LONDON: Wednesday 3 August 2005. Uncertain times.

  • The Piccadilly line reopened after the London Bombings 26 days previous had rocked the capital like never before (or at least until the pubs opened).
  • Despite bowling the Australians out by tea on the first day at Lord’s, the England cricket team had gone 1-0 down in the series. On the eve of the second test at Edgbaston the question on everyone’s lips was whether they could win the Ashes back after 17 years.
  • Edgar Davids joined Tottenham Hotspur on a free transfer from Inter Milan.

In the midst of these extraordinary circumstances, a group of eight distinguished gentlemen congregated at a pub near the site of the original Temple Bar, on the westernmost border of the City of London. Onlookers would have regarded these souls as unremarkable, but over the next four hours they went on to found what will be known in years to come as one of the capital’s most enduring institutions.

Under the auspices of the ‘Fleet Street Fantasy Football League’, this group of pioneers shed the tyranny of mass media fantasy competitions, of whose corporate wiles they’d all grown weary and disaffected, and created a pure format of the game, auctioning off top-level footballers over pints of Belgian Lager and branded ashtrays.

Little did they know, that 39 competitive weeks, two league name changes and one transfer window later, the Barry Norgrove Football League has all but come to the end of its first season; an emotional rollercoster of blood, sweat and avant-garde banter that will be remembered more fondly by history than the day Stanley rumbled Dr Livingstone interfering with the natives.

Four of those early tacticians are still managing teams in the Kenna this season. Over the years others have come and gone, left and stayed, but the central tenets of those events eight years ago still remain at the heart of the league: one of the managers can win and they don’t have to spend every Friday lunchtime making transfers and picking a bloody captain.
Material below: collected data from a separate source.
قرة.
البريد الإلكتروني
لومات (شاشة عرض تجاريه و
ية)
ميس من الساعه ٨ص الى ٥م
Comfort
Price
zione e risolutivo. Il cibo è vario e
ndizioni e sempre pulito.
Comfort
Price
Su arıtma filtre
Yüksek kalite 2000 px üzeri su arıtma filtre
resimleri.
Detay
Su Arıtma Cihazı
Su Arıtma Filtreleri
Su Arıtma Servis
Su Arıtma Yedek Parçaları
In the first of series of rose-tinted reviews, the Kenna will look back at it’s roots and those previous seasons. Most expensive summer signings, manager of the month charts, top points scorers and, of course, the final table will be featured.
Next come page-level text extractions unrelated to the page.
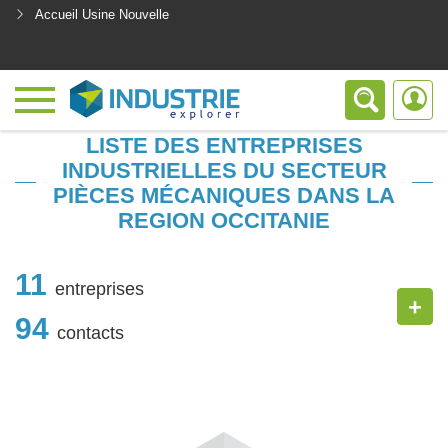
Accueil Usine Nouvelle
<
LISTE DES ENTREPRISES
INDUSTRIELLES DU SECTEUR
PIÈCES MÉCANIQUES DANS LA
REGION OCCITANIE
11
entreprises
+
94
contacts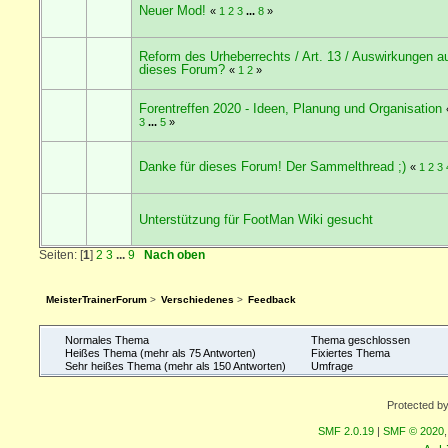
Neuer Mod!
«
1
2
3
...
8
»
Reform des Urheberrechts / Art. 13 / Auswirkungen a
dieses Forum?
«
1
2
»
Forentreffen 2020 - Ideen, Planung und Organisation
3
...
5
»
Danke für dieses Forum! Der Sammelthread ;)
«
1
2
3
Unterstützung für FootMan Wiki gesucht
Seiten: [
1
]
2
3
...
9
Nach oben
MeisterTrainerForum
>
Verschiedenes
>
Feedback
Normales Thema
Thema geschlossen
Heißes Thema (mehr als 75 Antworten)
Fixiertes Thema
Sehr heißes Thema (mehr als 150 Antworten)
Umfrage
Protected b
SMF 2.0.19
|
SMF © 2020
Most expensive summer signings

Player Team Value Points scored
1 T Henry Stockwell Stockwell £29.5m 274
2 W Rooney Thieving Magpies £28m 245
3 F Lampard Thieving Magpies £27m 203
4 S Gerrard Barking Hoxton £26m 230
5 H Crespo Park Ji Sung’s Allstars £20.5m 107
6 J Defoe Dynamo Stockwell £20 54
7 C Ronaldo Bashers FC £18.5m 101
8 J Terry Vasco De Beauvoir £18m 182
9= R van Nistelrooy Bashers FC £17.5m 176
9= R Ferdinand Fat Ladies £17.5m 83

As experimental as the first prototype of a homemade chastity belt, the initial auction rules were not the honed article of today. The customary £100m budget was established, but managers were able to pick two players from each Premier League outfit.

With only eight managers and a wealth of talent, even the most sought after players didn’t reach £30m. At 18, Wayne Rooney was already a prized asset. Stevie Gerrard and Frank Lampard would also go on to dominate shopping lists.
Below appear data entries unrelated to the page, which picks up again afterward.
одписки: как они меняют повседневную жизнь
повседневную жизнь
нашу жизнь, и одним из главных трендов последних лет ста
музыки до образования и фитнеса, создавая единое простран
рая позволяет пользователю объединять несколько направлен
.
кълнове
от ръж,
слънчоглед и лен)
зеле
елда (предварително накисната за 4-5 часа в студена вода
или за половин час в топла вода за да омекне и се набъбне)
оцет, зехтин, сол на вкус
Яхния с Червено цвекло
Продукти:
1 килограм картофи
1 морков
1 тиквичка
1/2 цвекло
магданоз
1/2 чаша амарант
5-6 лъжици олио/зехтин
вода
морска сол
A certain Czech West Ham defender quickly become synonymous with being the type of player no one wanted to buy, but back in those chivalrous days the Titus Bramble ruling wasn’t even a twinkle in Tomas Repka’s eye.

A full list of teams bought that night can be viewed here.

Story of the season

MOTM awards 2005-06
Green = Manager of the Month, Red = Turkey of the Month

Thanks to a stingy back five of Paul Robinson, Steve Finnan, Kolo Toure, John Terry and Wes Brown, Vasco De Beauvoir dominated the league from September and were hard to catch from there, picking up five MOTM awards and becoming champions.

Stevie G and The Yak spurred on a spring assault for Barking Hoxton, who made second place their own for a large part of the season and finished there.

The Dynamo Stockwell manager did not enjoy the best of debuts. With a midfield built around Stelios Giannakopoulos, Dynamo’s pre-season prediction of a mid-table finish was woefully over ambitious. They came last.

Final league table

Norgrove table 05-06
Barry Norgrove table – final standings

The top five individual performers have largely remained popular signings throughout the league’s history. As he would continue to do over the next few years, The Yak crept onto the high scoring charts.

The surprises were Vasco’s Steve Finnan and £500k Darius Vassell. They would both go on to discover, much to the detriment of future managers, this was the pinnacle of their careers.

Highest scorers

Player Team Value Points scored
1 T Henry Stockwell Stockwell £29.5m 274
2 W Rooney Thieving Magpies £28m 245
3 S Gerrard Barking Hoxton £26m 230
4 F Lampard Thieving Magpies £27m 203
5 J Terry Vasco De Beauvoir £18m 182
6 The Yak Barking Hoxton £7m 180
7 R van Nistlerooy Bashers FC £17.5m 176
8 J Riise Fat Ladies £10.5m 164
9 S Finnan Vasco De Beauvoir £8.5m 155
10 D Vassell Vasco De Beauvoir £0.5m 150

 How the league administration summed up the season:

“So there you have it. Vasco are champions of the inaugural Barry Norgrove Football League. They’ve led since Week 3, and apart from a period when Mr Robben was at his most theatrical, haven’t looked like slipping. “I think I’ll have a tumbler of pink gin tonight to celebrate,” exclaimed the ever-inebriated Vasco manager. “The boys have done good, and now I can spend the next couple of months immersed in blackjack and hookers.
“Barking Hoxton put up a spirited final stand, with the redoubtable Stevie G saving the final yet again. The much-jostled for third spot finally falls to those winged kleptomaniacs, so it’s Europe for them and Dio-calm for the Allstars. Despite a late spurt from the Fat Ladies (what an image) they remain in fifth spot. Stockwell Stockwell (Henry top scored the entire league) and Bashers (who posted the lowest weekly score of the season of -6) will recharge to fight again next season.
“And finally Dynamo Stockwell. What can one say? Hapless? They aimed for mid-table and failed to fulfill their mediocre ambitions. Only time will tell if they’ve historically posted the worst score ever in the Norgrove, but with more transfer windows promised for next season one would conjecture that only the Black Cats could do worse. One would also think that the manager has taken a long hard look in the mirror, contemplating leaving the gas on for a split second, and is now preparing himself for the muckiest of pints at the awards evening.”
The Dyanmo manager never did drink that mucky pint.